If location is everything in real estate, the building that would become Howard Hanna's Mt. Lebanon office was perfect: in the middle of the uptown business district with views up and down Washington Road, the main artery.
Too bad the 80-something former medical office was on life support.
"The lintels crumbled in your hand. They were steel but reverted back to iron," said John Latsko, senior project manager for general contractor Martini & Co. "We still don't know how one staircase was supported."
Architect Stephen Casey said the long wall on Alfred Street was "a hodge-podge of materials. We called it mixed masonry, and it was cracking."
Yet the Hanna family wanted to reuse the building, and not just because company founder Howard W. Hanna Jr. had delivered newspapers there as a boy and caught trolleys in its shadow as a University of Pittsburgh student.
"This building was special to the whole family," said Annie Hanna Cestra, company chief operating officer and executive vice president.
Thanks to the Hannas' dedication and close cooperation with contractors and designers, the company's largest office is now a bright, modern workplace for more than 70 people, the hub of its southwest region and the healthy heart of Uptown Mt Lebanon. The 11,000-square-foot building was chosen as the winner of the commercial category in the 2013-14 Renovation Inspiration Contest.
The 7-year-old competition, which is sponsored by Dollar Bank and judged by staff members of the Post-Gazette, Design Center and Construction Junction, was created to honor excellence in residential renovation. The commercial category was added this year to recognize companies that choose reuse and sustainability over simpler and often cheaper new construction.
Like their residential counterparts, businesses often find character in old buildings that is lacking in new ones. For the Hannas, a key element was the terra cotta detailing at the top of the building's Washington Road façade. Its art deco imagery depicts an eagle and the intertwined snakes and staff often associated with medicine.
"In the 1930s, terra cotta was the latest and greatest thing," Mr. Casey said, noting that it looked like carved stone but was much less costly.
In this case, the terra cotta panels had been repaired and repainted so many times that their details had been lost. Instead of removing them, the company hired Marsa Masonry to take the frieze apart, clean and reassemble it.
The wall on Alfred Street was another story. A mixture of brick, concrete block, stucco and other materials, its rear portion was failing badly, prompting a special high-level meeting involving a structural engineer, Martini & Co. chief operating officer Angelo Martini Jr., Mr. Casey and Ms. Hanna Cestra.
"It was going to cost a lot more money," Mrs. Cestra said. "We did wonder why we didn't just tear it down."
But she's glad the family stayed the course.
"I think the end result is it's the best building for Mt. Lebanon and for the company."
The team decided to take down the rear two-thirds of the wall and to get it done before the start of school since Washington Elementary and Mellon Middle are just down the street, and Mt. Lebanon is a walking school district. Demolition was finished on time, and the wall's new portion blends well with the old -- right down to the size and scale of the window openings.
Although the building's shell appears original, the interior is all new. According to the architect, its design was driven by its prevalent tenant -- real estate agents. The majority of their offices are on the second floor. The wide-open work spaces are a far cry from cookie-cutter cubicles, and many have panoramic views of the business district or surrounding neighborhood.

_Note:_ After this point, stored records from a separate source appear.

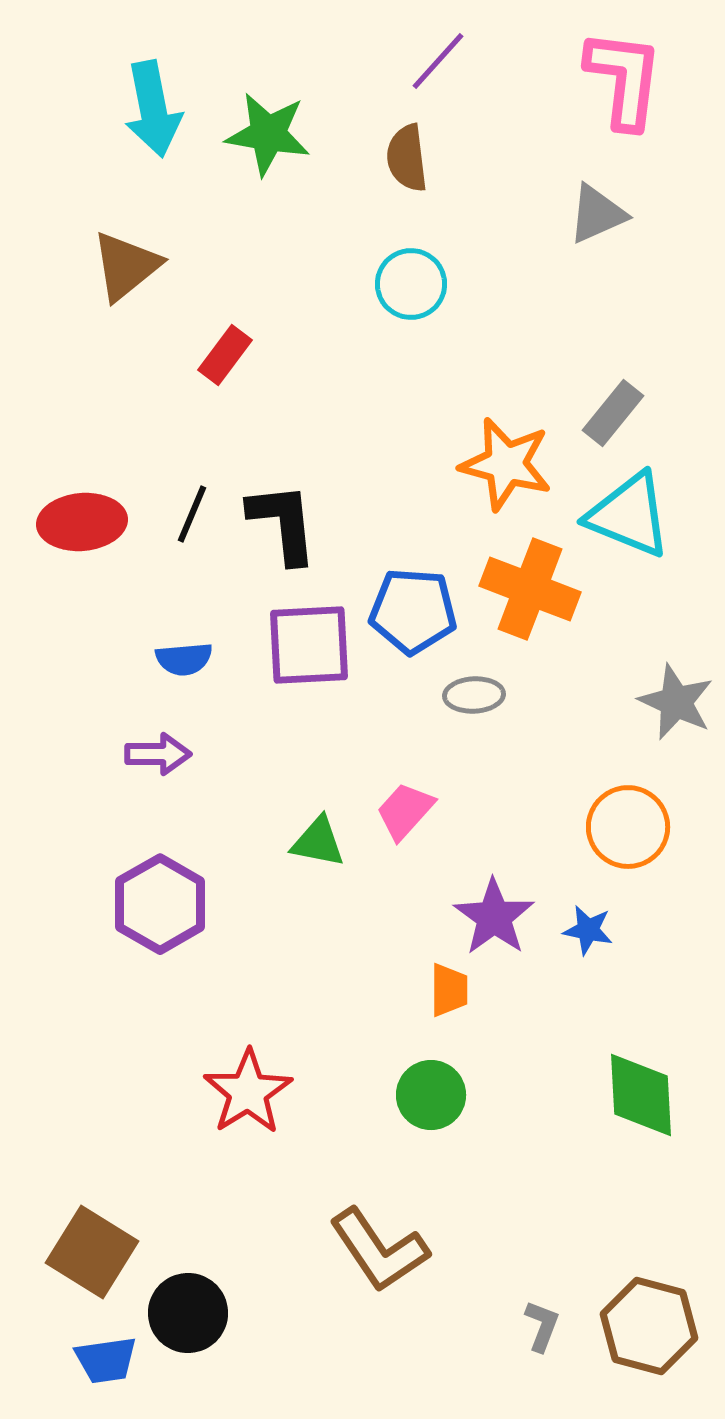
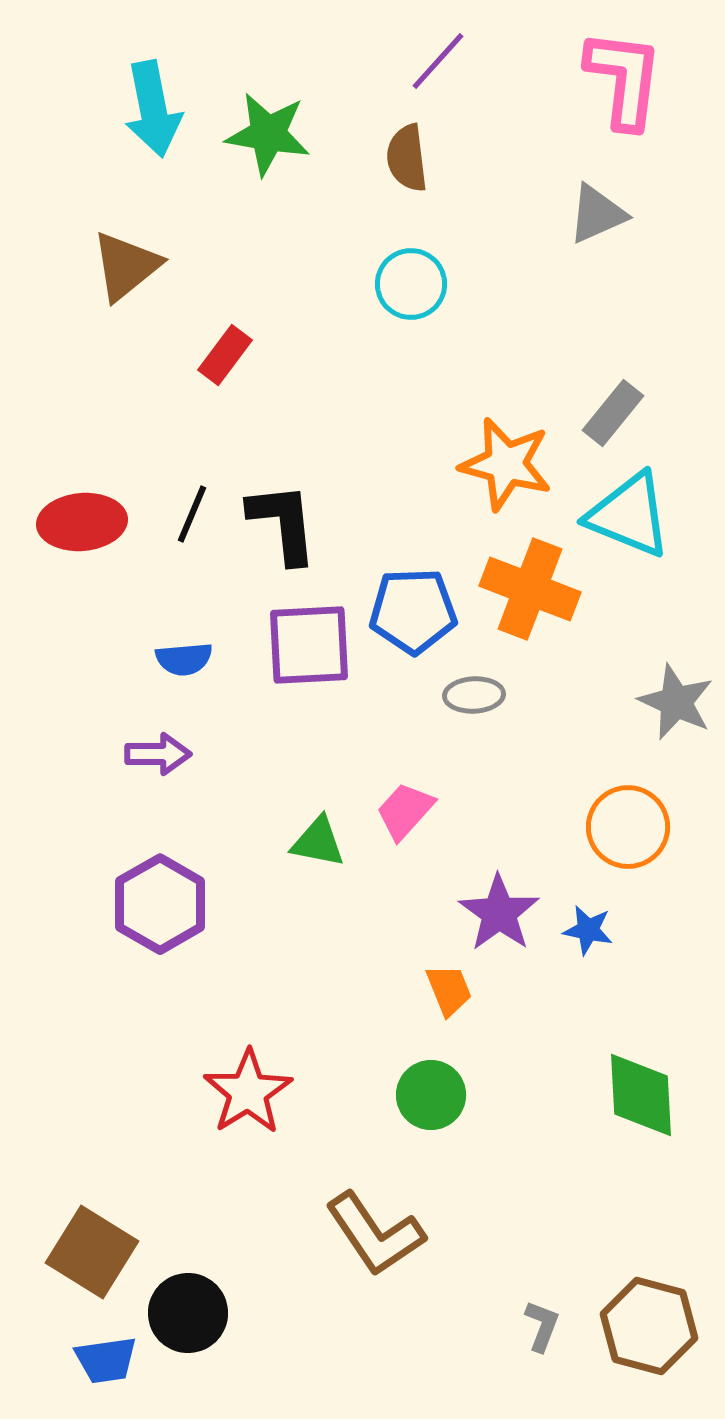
blue pentagon: rotated 6 degrees counterclockwise
purple star: moved 5 px right, 4 px up
orange trapezoid: rotated 22 degrees counterclockwise
brown L-shape: moved 4 px left, 16 px up
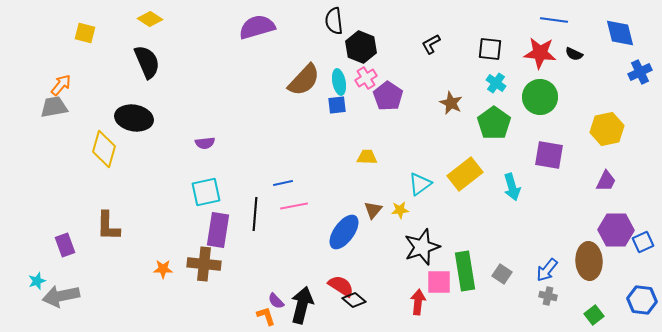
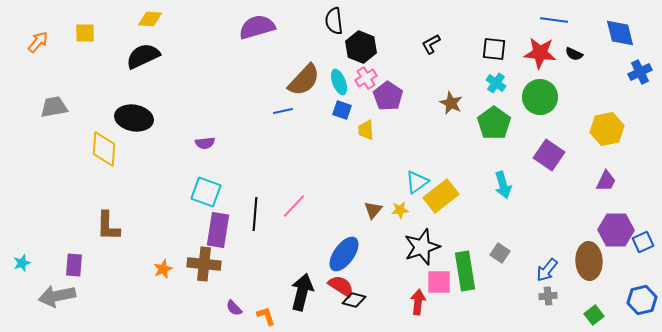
yellow diamond at (150, 19): rotated 30 degrees counterclockwise
yellow square at (85, 33): rotated 15 degrees counterclockwise
black square at (490, 49): moved 4 px right
black semicircle at (147, 62): moved 4 px left, 6 px up; rotated 92 degrees counterclockwise
cyan ellipse at (339, 82): rotated 10 degrees counterclockwise
orange arrow at (61, 85): moved 23 px left, 43 px up
blue square at (337, 105): moved 5 px right, 5 px down; rotated 24 degrees clockwise
yellow diamond at (104, 149): rotated 12 degrees counterclockwise
purple square at (549, 155): rotated 24 degrees clockwise
yellow trapezoid at (367, 157): moved 1 px left, 27 px up; rotated 95 degrees counterclockwise
yellow rectangle at (465, 174): moved 24 px left, 22 px down
blue line at (283, 183): moved 72 px up
cyan triangle at (420, 184): moved 3 px left, 2 px up
cyan arrow at (512, 187): moved 9 px left, 2 px up
cyan square at (206, 192): rotated 32 degrees clockwise
pink line at (294, 206): rotated 36 degrees counterclockwise
blue ellipse at (344, 232): moved 22 px down
purple rectangle at (65, 245): moved 9 px right, 20 px down; rotated 25 degrees clockwise
orange star at (163, 269): rotated 24 degrees counterclockwise
gray square at (502, 274): moved 2 px left, 21 px up
cyan star at (37, 281): moved 15 px left, 18 px up
gray arrow at (61, 296): moved 4 px left
gray cross at (548, 296): rotated 18 degrees counterclockwise
black diamond at (354, 300): rotated 25 degrees counterclockwise
blue hexagon at (642, 300): rotated 20 degrees counterclockwise
purple semicircle at (276, 301): moved 42 px left, 7 px down
black arrow at (302, 305): moved 13 px up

"From this corner, you can keep an eye on everything in Mt. Lebanon," said Patrick Gray, vice president and manager of the Mt. Lebanon office.

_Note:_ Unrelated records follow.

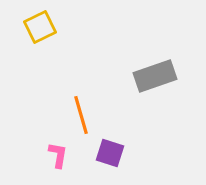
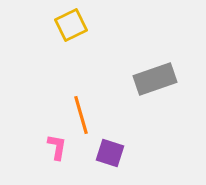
yellow square: moved 31 px right, 2 px up
gray rectangle: moved 3 px down
pink L-shape: moved 1 px left, 8 px up
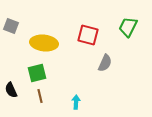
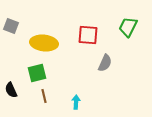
red square: rotated 10 degrees counterclockwise
brown line: moved 4 px right
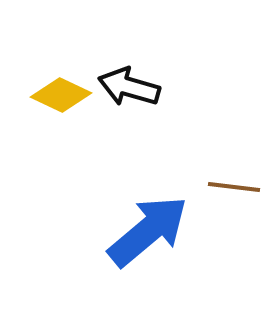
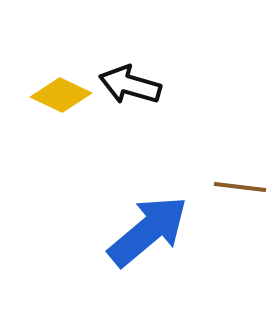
black arrow: moved 1 px right, 2 px up
brown line: moved 6 px right
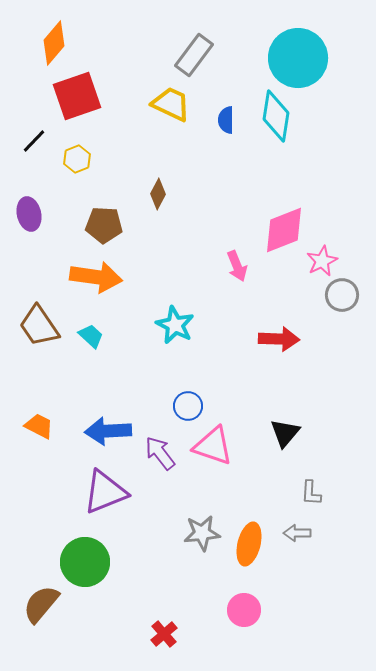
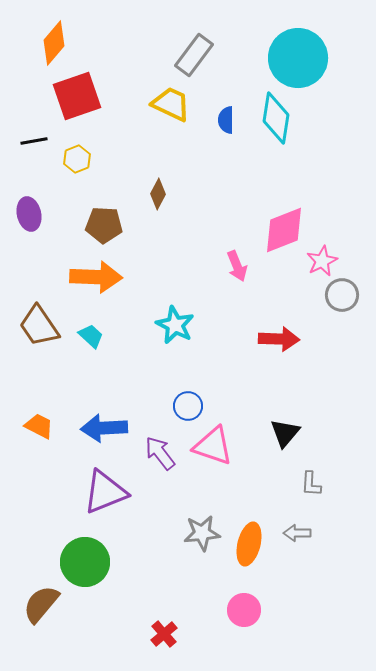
cyan diamond: moved 2 px down
black line: rotated 36 degrees clockwise
orange arrow: rotated 6 degrees counterclockwise
blue arrow: moved 4 px left, 3 px up
gray L-shape: moved 9 px up
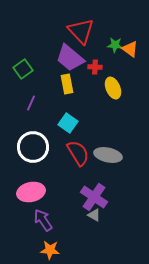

Coffee bars and conference rooms are interspersed throughout the two floors, and a training room on the lower level can seat 40 people. The tall open lobby is white and bright from several large west-facing windows. It appears to be a brand-new building, and its cost -- less than $200 per square foot -- reflects that.
One of the best testaments to the skill of the building's designers and contractors was their ability to keep its only other tenant open for business during construction. Ross LoCastro, owner of Mt. Lebanon Shoe Repair, was once surrounded by a beauty parlor, Christian Science reading room, violin maker, and various doctors and health specialists. Now it's just him and dozens of real estate agents.
"People said, 'You can't move the shoemaker,' " Mr. Casey said.
So they didn't. They somehow mended a tired old building without removing its soul.